*** Block opens ***

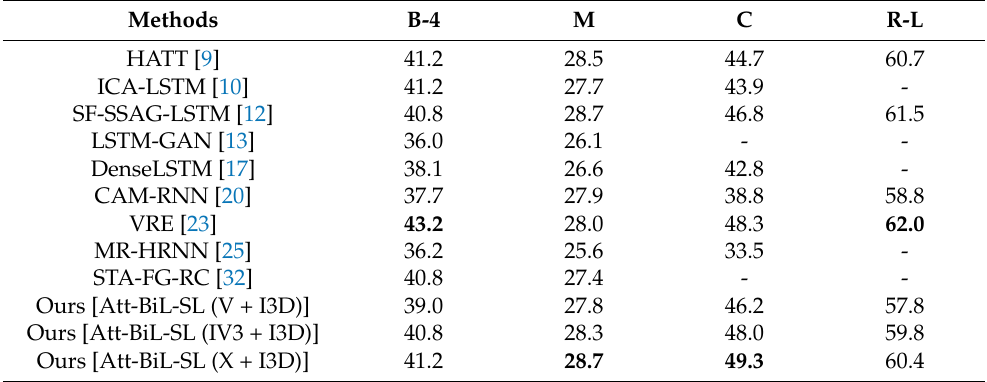
Table 3. Evaluation results of our method and previous methods for the video description generation on the MSR-VTT dataset. Here, “-” indicates the metric is not considered. All the numerical terms are in percentile format. Texts with bold marks are the best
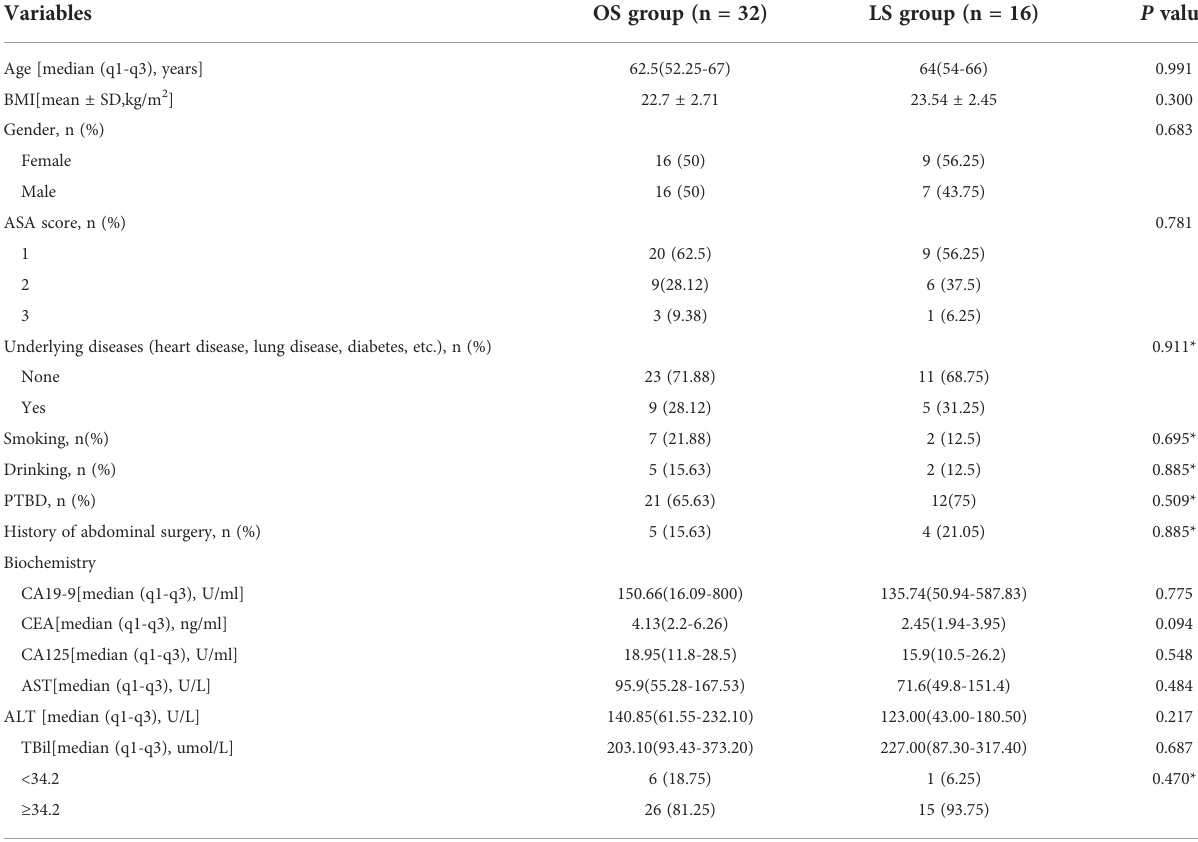
TABLE 1 Demographic and baseline characteristics in the OS and LS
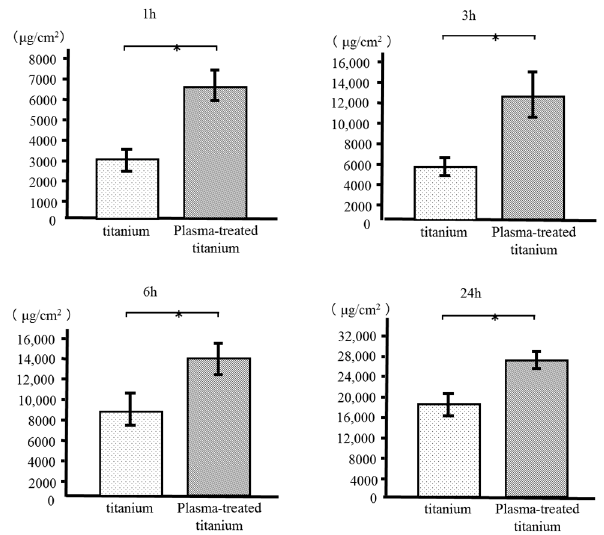
Figure 6. Rat bone marrow (RBM) cell adhesion of titanium and plasma-modified titanium. Plasma-treated titanium disks showed greater RBM cell adhesion than the titanium disk surfaces at every time point.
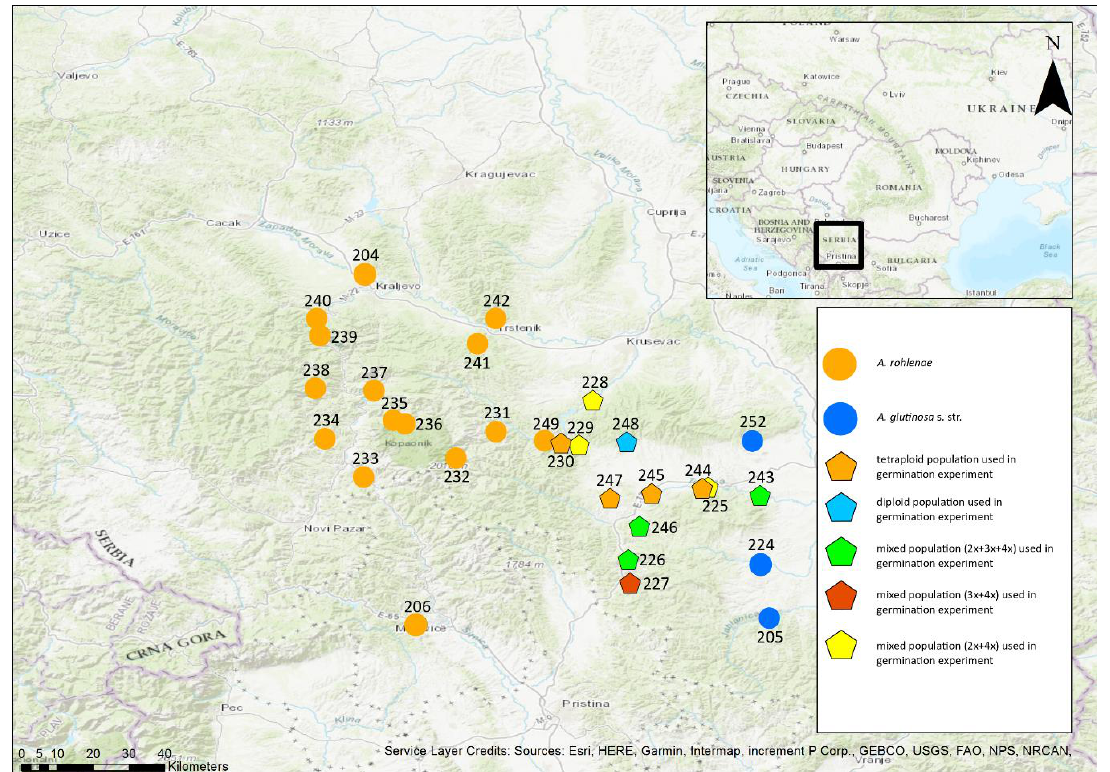
Figure 1. Geographical locations of populations of Alnus glutinosa s. str . , A. rohleane and their triploid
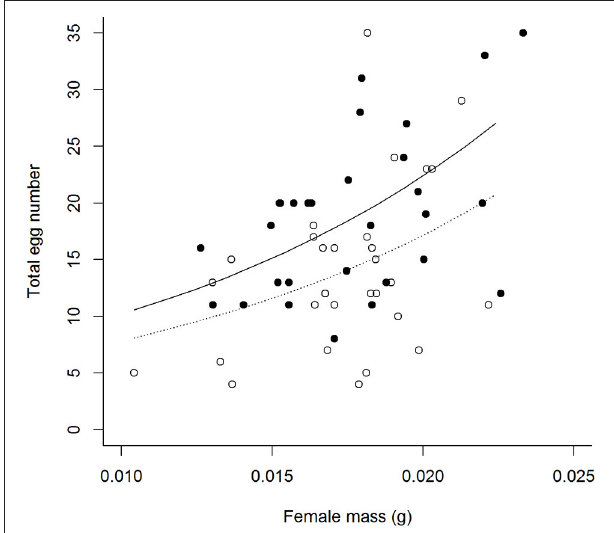
FIGURE 1 | Total number of eggs laid by females under differing perceived predation risk environments [ ◦ = no predation risk (P − ), • = predation risk (P + )], by female mass (mg) at the experimental start point. Plotted lines are estimates from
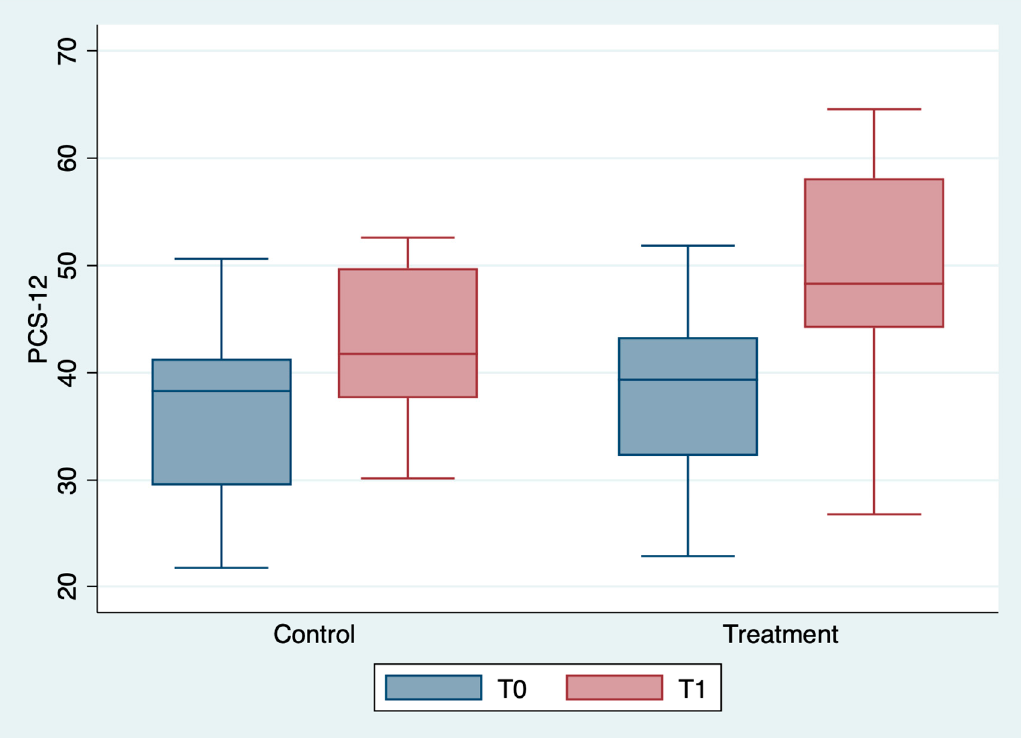
Figure 2. Box plot of ODI values by detection time and group.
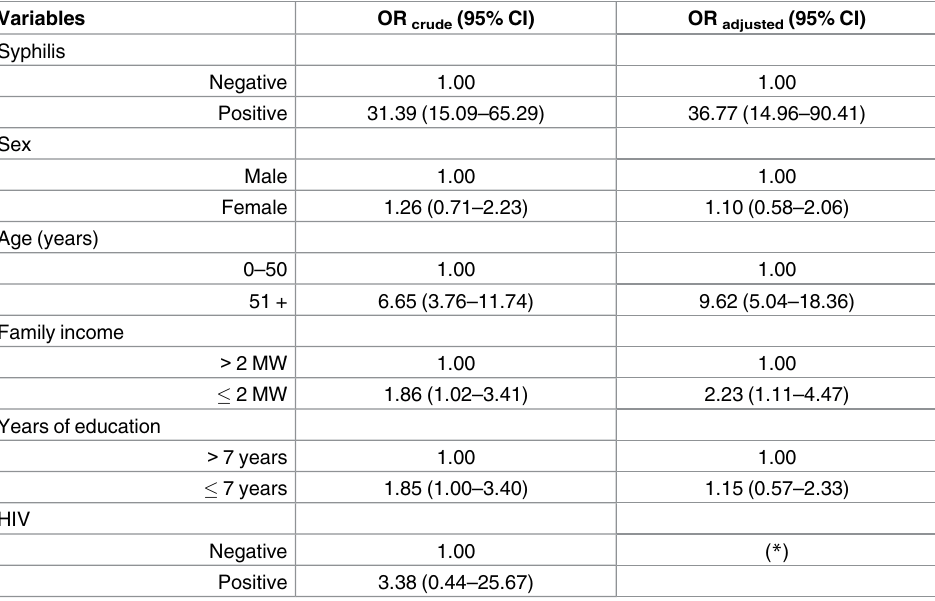
Table 2. Crude and adjusted Odds Ratios (OR) regarding the association of HTLV-1 infection and syphilis, adjusted for sex, family income, age, yearsof education and HIV infection in Salvador, North- east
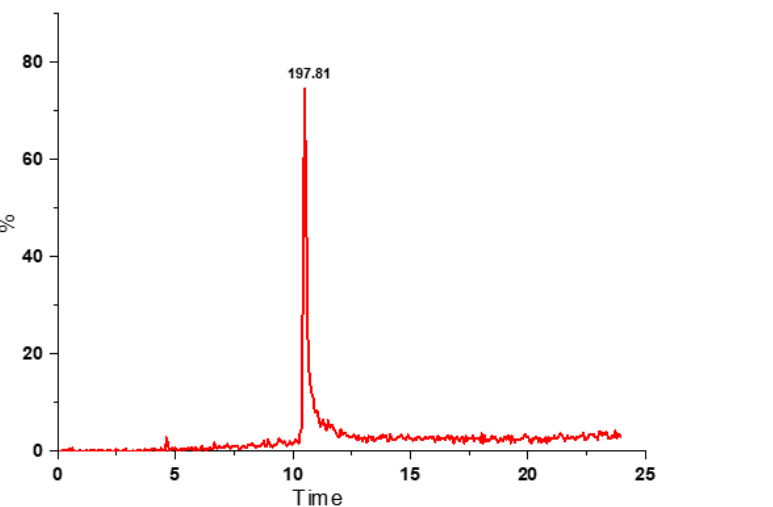
Figure 4. Ultra-performance liquid chromatography-mass spectrometry chromatogram of the extract of O. bataua seed.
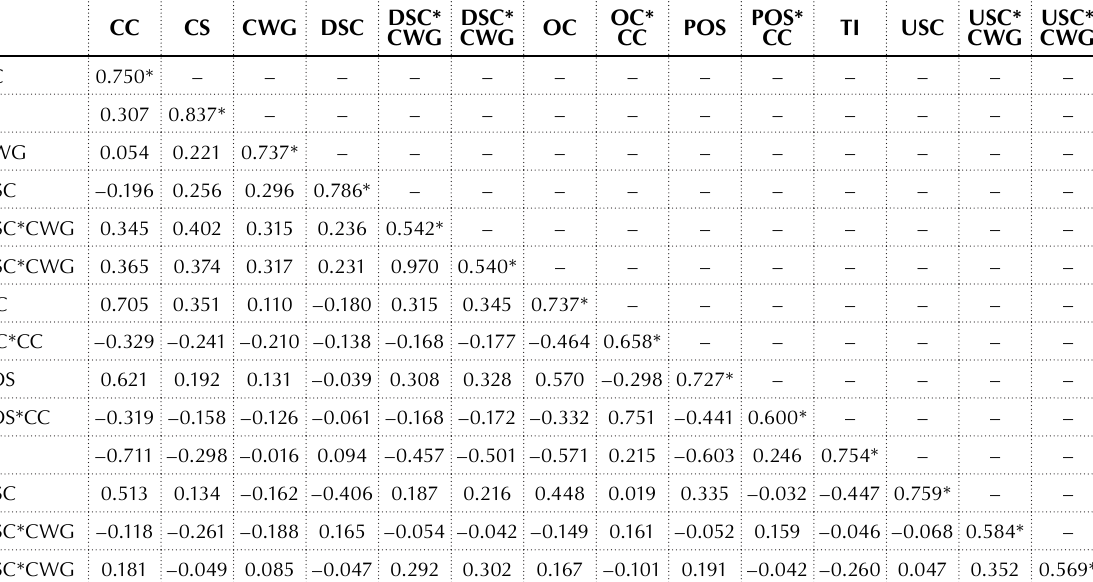
Table 1. Inner model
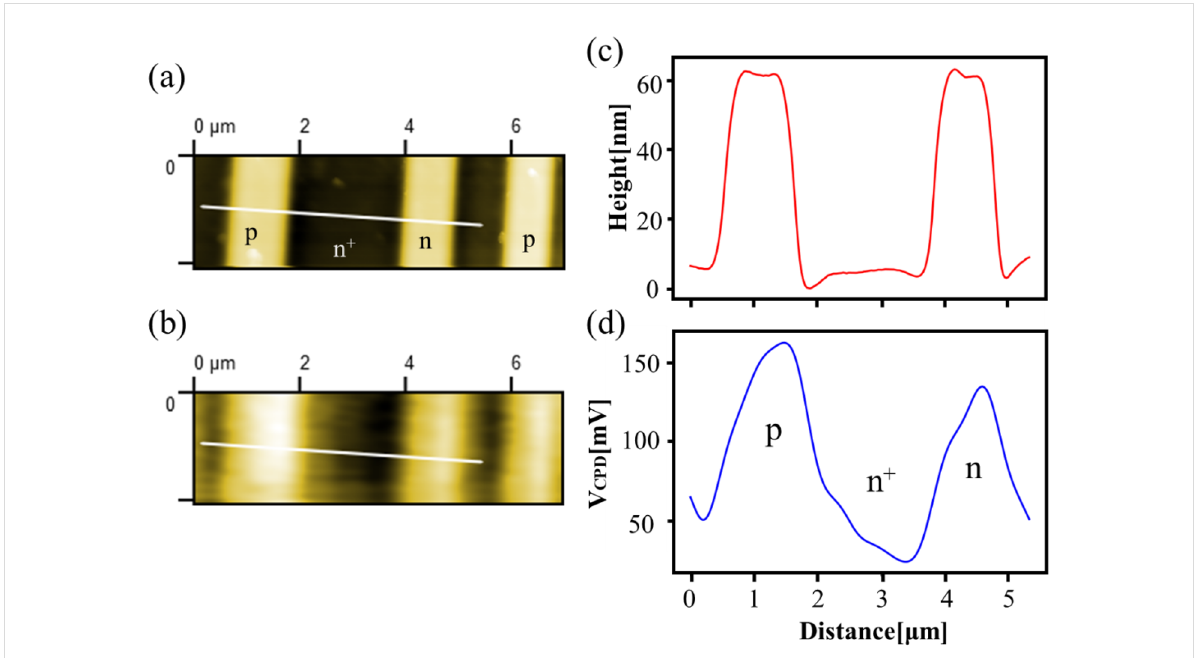
Figure 6: (a) Surface topography and (b) CPD image of the pn-patterned Si surface. The CPD image was obtained by KPFM using an AC bias voltage with a low modulation frequency of f m = 100 Hz. The scan size was 7 μ m × 2.1 μ m. (c) Line profile corresponding to the white line in panel (a); (d) line profile corresponding to the white line in panel (b).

*** Block closes ***

Repeat only what lies between the start of the data and the end of the line containing "Table 2. Crude", exactly, with pictures left out.

Table 3. Evaluation results of our method and previous methods for the video description generation on the MSR-VTT dataset. Here, “-” indicates the metric is not considered. All the numerical terms are in percentile format. Texts with bold marks are the best
TABLE 1 Demographic and baseline characteristics in the OS and LS
Figure 6. Rat bone marrow (RBM) cell adhesion of titanium and plasma-modified titanium. Plasma-treated titanium disks showed greater RBM cell adhesion than the titanium disk surfaces at every time point.
Figure 1. Geographical locations of populations of Alnus glutinosa s. str . , A. rohleane and their triploid
FIGURE 1 | Total number of eggs laid by females under differing perceived predation risk environments [ ◦ = no predation risk (P − ), • = predation risk (P + )], by female mass (mg) at the experimental start point. Plotted lines are estimates from
Figure 2. Box plot of ODI values by detection time and group.
Table 2. Crude and adjusted Odds Ratios (OR) regarding the association of HTLV-1 infection and syphilis, adjusted for sex, family income, age, yearsof education and HIV infection in Salvador, North- east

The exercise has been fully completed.